Count the lines in the items below that contain the string "what", matching case exactly. Reply with the number alone.

DATA PROVIDED:
========================================================================

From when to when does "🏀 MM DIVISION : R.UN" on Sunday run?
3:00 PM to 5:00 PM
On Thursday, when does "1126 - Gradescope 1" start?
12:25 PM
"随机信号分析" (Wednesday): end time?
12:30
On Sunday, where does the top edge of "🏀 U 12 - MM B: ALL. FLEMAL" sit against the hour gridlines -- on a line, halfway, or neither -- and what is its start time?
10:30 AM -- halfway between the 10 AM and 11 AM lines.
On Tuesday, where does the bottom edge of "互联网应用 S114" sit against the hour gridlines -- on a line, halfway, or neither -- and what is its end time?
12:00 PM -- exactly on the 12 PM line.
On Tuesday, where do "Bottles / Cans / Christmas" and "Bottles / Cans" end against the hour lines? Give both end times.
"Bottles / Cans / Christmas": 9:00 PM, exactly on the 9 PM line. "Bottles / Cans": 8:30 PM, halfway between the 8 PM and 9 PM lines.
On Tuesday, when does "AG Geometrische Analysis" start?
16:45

========================================================================

EXPECTED ANSWER: 2